* **Text block**:
»»
UNITED STATES SECURITIES AND EXCHANGE COMMISSION
WASHINGTON, DC 20549

FORM 8-K

CURRENT REPORT PURSUANT
TO SECTION 13 OR 15(D) OF THE
SECURITIES EXCHANGE ACT OF 1934

March 15, 2007

(Date of earliest event reported)

TELKONET, INC.

  (Exact Name of Registrant as Specified in Its Charter)

Utah

  (State or Other Jurisdiction of Incorporation)

000-27305
87-0627421
(Commission File No.)
(I.R.S. Employer Identification No.)

20374 Seneca Meadows Parkway, Germantown, Maryland 20876
(Address of Principal Executive Offices)

(240)-912-1800
(Registrant's Telephone Number)

Not Applicable
(Former Name or Former Address, if Changed Since Last Report)

Check the appropriate box below if the Form 8-K filing is intended to simultaneously satisfy the filing obligation of the registrant under any of the following provisions (see General Instruction A.2. below):

[  ]  Written communications pursuant to Rule 425 under the Securities Act (17 CFR 230.425).

[  ]  Soliciting material pursuant to Rule 14a-12 under the Exchange Act (17 CFR 240.14a-12).

[  ]  Pre-commencement communications pursuant to Rule 14d-2(b) under the Exchange Act (17 CFR 240.14d-2(b)).

[  ]  Pre-commencement communications pursuant to Rule 13e-4(c) under the Exchange Act (17 CFR 240.13e-4(c)).



Item 2.01. Completion of Acquisition or Disposition of Assets.
««
* **Data records**:
»»
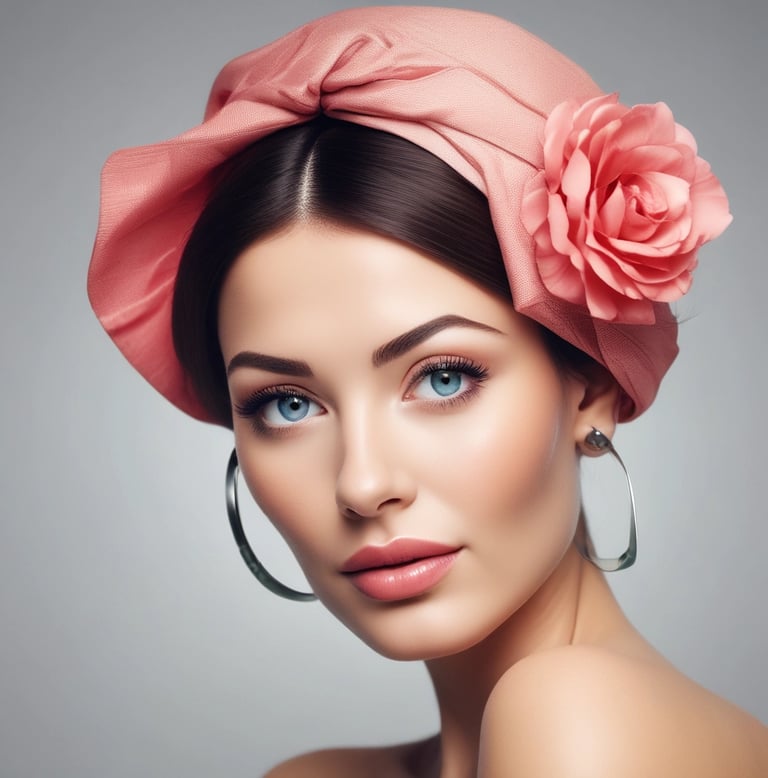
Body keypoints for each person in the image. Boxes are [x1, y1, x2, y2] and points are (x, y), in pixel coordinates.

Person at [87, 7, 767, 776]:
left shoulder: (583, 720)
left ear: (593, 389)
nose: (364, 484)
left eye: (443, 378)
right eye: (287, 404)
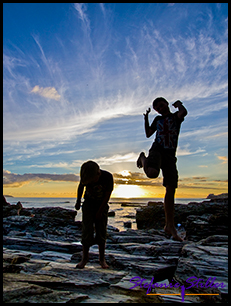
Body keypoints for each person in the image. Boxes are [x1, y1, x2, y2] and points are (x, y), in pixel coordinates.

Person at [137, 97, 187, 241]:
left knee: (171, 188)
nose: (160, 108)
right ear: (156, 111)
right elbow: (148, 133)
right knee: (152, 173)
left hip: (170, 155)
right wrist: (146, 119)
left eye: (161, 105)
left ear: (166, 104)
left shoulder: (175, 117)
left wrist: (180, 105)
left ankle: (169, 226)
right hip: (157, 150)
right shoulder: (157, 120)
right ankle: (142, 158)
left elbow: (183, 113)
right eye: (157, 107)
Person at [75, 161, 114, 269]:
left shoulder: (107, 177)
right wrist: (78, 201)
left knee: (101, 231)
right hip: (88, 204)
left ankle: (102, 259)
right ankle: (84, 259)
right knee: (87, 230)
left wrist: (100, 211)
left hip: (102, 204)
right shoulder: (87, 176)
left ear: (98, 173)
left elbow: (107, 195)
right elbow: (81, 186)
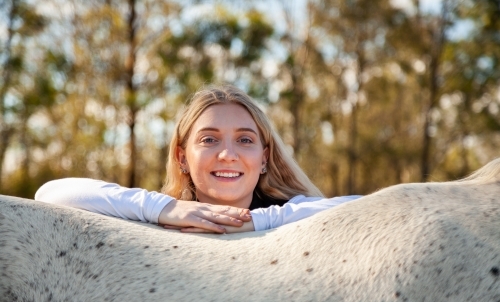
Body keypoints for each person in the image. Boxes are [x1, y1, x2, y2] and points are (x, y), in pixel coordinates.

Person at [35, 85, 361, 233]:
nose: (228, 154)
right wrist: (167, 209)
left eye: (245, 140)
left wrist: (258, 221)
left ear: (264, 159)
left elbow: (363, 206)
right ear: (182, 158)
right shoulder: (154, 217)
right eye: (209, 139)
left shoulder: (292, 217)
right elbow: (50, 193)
««
»»
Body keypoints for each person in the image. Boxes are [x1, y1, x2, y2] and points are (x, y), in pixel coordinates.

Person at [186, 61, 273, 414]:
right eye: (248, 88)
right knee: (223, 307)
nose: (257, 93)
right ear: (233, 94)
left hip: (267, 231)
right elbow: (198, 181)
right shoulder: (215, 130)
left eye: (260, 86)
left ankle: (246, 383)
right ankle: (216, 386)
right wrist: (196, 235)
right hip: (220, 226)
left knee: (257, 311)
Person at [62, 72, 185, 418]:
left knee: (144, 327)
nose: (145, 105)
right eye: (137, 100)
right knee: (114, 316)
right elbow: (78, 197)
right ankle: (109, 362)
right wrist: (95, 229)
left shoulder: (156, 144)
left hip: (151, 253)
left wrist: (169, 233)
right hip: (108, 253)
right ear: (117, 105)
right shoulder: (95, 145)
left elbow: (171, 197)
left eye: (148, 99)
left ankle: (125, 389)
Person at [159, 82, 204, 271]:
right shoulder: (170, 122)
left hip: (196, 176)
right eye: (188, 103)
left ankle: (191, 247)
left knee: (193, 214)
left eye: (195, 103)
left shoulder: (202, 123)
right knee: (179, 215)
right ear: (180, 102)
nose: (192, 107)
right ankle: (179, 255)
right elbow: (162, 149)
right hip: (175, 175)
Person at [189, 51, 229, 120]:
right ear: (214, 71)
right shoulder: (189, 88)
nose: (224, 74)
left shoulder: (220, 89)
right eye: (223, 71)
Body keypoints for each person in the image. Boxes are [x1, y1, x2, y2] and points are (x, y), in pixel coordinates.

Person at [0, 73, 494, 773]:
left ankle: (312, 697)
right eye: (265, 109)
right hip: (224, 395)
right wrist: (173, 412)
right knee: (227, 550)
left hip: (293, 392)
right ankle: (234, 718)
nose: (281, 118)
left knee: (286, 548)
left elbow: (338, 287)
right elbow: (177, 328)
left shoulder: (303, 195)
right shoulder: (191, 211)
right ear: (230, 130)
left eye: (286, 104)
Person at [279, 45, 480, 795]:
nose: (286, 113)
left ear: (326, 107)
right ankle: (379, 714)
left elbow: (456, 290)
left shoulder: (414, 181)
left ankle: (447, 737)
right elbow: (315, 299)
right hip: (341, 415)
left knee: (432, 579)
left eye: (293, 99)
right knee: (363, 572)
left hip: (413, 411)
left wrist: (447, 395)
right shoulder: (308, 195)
««
* **Problem**:
Could you return the full Telkonet Form 8-K text from above, word for word?

* **Solution for this task**:
UNITED STATES SECURITIES AND EXCHANGE COMMISSION
WASHINGTON, DC 20549

FORM 8-K

CURRENT REPORT PURSUANT
TO SECTION 13 OR 15(D) OF THE
SECURITIES EXCHANGE ACT OF 1934

March 15, 2007

(Date of earliest event reported)

TELKONET, INC.

  (Exact Name of Registrant as Specified in Its Charter)

Utah

  (State or Other Jurisdiction of Incorporation)

000-27305
87-0627421
(Commission File No.)
(I.R.S. Employer Identification No.)

20374 Seneca Meadows Parkway, Germantown, Maryland 20876
(Address of Principal Executive Offices)

(240)-912-1800
(Registrant's Telephone Number)

Not Applicable
(Former Name or Former Address, if Changed Since Last Report)

Check the appropriate box below if the Form 8-K filing is intended to simultaneously satisfy the filing obligation of the registrant under any of the following provisions (see General Instruction A.2. below):

[  ]  Written communications pursuant to Rule 425 under the Securities Act (17 CFR 230.425).

[  ]  Soliciting material pursuant to Rule 14a-12 under the Exchange Act (17 CFR 240.14a-12).

[  ]  Pre-commencement communications pursuant to Rule 14d-2(b) under the Exchange Act (17 CFR 240.14d-2(b)).

[  ]  Pre-commencement communications pursuant to Rule 13e-4(c) under the Exchange Act (17 CFR 240.13e-4(c)).



Item 2.01. Completion of Acquisition or Disposition of Assets.